━━ TEXTAUSZUG ━━
Haben faschistoide Parteien die Demokratie bis zur Unkenntlichkeit gerupft, bleiben drei Strategien zur Vollendung (bei Putin zu besichtigen):
- die Regierung präsentiert sich als Vollstrecker des reinen, homogenen „gesunden“ Volkswillens
- Opposition wird als Verrat am Volk geächtet
- Ausland und Ausländer sind grundsätzlich Feinde (Ausnahme: befreundete Autokraten).
━━━
━━ UNTERSUCHTE DATEN ━━
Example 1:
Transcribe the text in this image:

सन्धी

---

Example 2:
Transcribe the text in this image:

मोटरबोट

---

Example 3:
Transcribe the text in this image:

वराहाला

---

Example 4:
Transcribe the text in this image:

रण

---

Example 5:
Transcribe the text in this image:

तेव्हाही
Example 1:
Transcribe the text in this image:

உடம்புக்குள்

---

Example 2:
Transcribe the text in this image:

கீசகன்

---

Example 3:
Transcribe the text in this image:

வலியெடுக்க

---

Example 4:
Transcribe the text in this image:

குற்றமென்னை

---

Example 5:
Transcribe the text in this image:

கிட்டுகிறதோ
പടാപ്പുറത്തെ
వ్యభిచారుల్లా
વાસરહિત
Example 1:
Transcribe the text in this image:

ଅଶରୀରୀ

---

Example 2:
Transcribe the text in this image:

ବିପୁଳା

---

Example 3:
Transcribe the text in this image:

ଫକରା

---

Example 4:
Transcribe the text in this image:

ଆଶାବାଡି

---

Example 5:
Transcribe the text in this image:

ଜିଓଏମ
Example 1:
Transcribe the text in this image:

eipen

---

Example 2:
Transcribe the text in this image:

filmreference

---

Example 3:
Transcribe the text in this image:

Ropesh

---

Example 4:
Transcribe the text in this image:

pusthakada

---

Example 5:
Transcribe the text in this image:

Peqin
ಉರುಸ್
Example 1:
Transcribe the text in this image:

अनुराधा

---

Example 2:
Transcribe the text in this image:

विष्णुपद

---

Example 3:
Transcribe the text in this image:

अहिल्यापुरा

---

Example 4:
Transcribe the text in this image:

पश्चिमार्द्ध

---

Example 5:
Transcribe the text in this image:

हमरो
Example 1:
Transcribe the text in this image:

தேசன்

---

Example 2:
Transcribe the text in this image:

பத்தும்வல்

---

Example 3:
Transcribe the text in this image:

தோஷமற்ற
━━━
*AUFGABEN:*
1. Gib aus dem Textauszug alles von „Haben faschistoide Parteien“ bis hinunter zu „(Ausnahme: befreundete Autokraten).“ wörtlich wieder.
2. Welche Ausnahme nennt der Textauszug, wenn Ausland und Ausländer grundsätzlich als Feinde gelten?

*LÖSUNGEN:*
1.
Haben faschistoide Parteien die Demokratie bis zur Unkenntlichkeit gerupft, bleiben drei Strategien zur Vollendung (bei Putin zu besichtigen):
- die Regierung präsentiert sich als Vollstrecker des reinen, homogenen „gesunden“ Volkswillens
- Opposition wird als Verrat am Volk geächtet
- Ausland und Ausländer sind grundsätzlich Feinde (Ausnahme: befreundete Autokraten).

2. Befreundete Autokraten.